***** Stored data *****

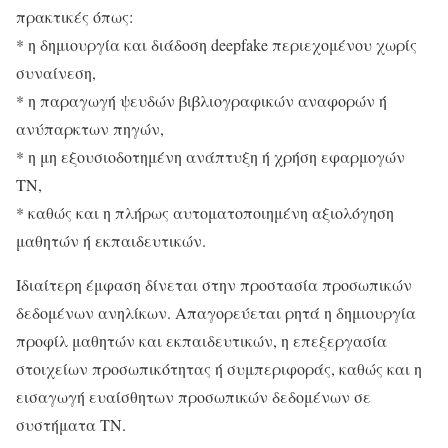
πρακτικές όπως:
* η δημιουργία και διάδοση deepfake περιεχομένου χωρίς
συναίνεση,
* η παραγωγή ψευδών βιβλιογραφικών αναφορών ή
ανύπαρκτων πηγών,
* η μη εξουσιοδοτημένη ανάπτυξη ή χρήση εφαρμογών
ΤΝ,
* καθώς και η πλήρως αυτοματοποιημένη αξιολόγηση
μαθητών ή εκπαιδευτικών.
Ιδιαίτερη έμφαση δίνεται στην προστασία προσωπικών
δεδομένων ανηλίκων. Απαγορεύεται ρητά η δημιουργία
προφίλ μαθητών και εκπαιδευτικών, η επεξεργασία
στοιχείων προσωπικότητας ή συμπεριφοράς, καθώς και η
εισαγωγή ευαίσθητων προσωπικών δεδομένων σε
συστήματα ΤΝ.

*****

Each entry above should be written out again exactly, without its pictures.

πρακτικές όπως:
* η δημιουργία και διάδοση deepfake περιεχομένου χωρίς
συναίνεση,
* η παραγωγή ψευδών βιβλιογραφικών αναφορών ή
ανύπαρκτων πηγών,
* η μη εξουσιοδοτημένη ανάπτυξη ή χρήση εφαρμογών
ΤΝ,
* καθώς και η πλήρως αυτοματοποιημένη αξιολόγηση
μαθητών ή εκπαιδευτικών.
Ιδιαίτερη έμφαση δίνεται στην προστασία προσωπικών
δεδομένων ανηλίκων. Απαγορεύεται ρητά η δημιουργία
προφίλ μαθητών και εκπαιδευτικών, η επεξεργασία
στοιχείων προσωπικότητας ή συμπεριφοράς, καθώς και η
εισαγωγή ευαίσθητων προσωπικών δεδομένων σε
συστήματα ΤΝ.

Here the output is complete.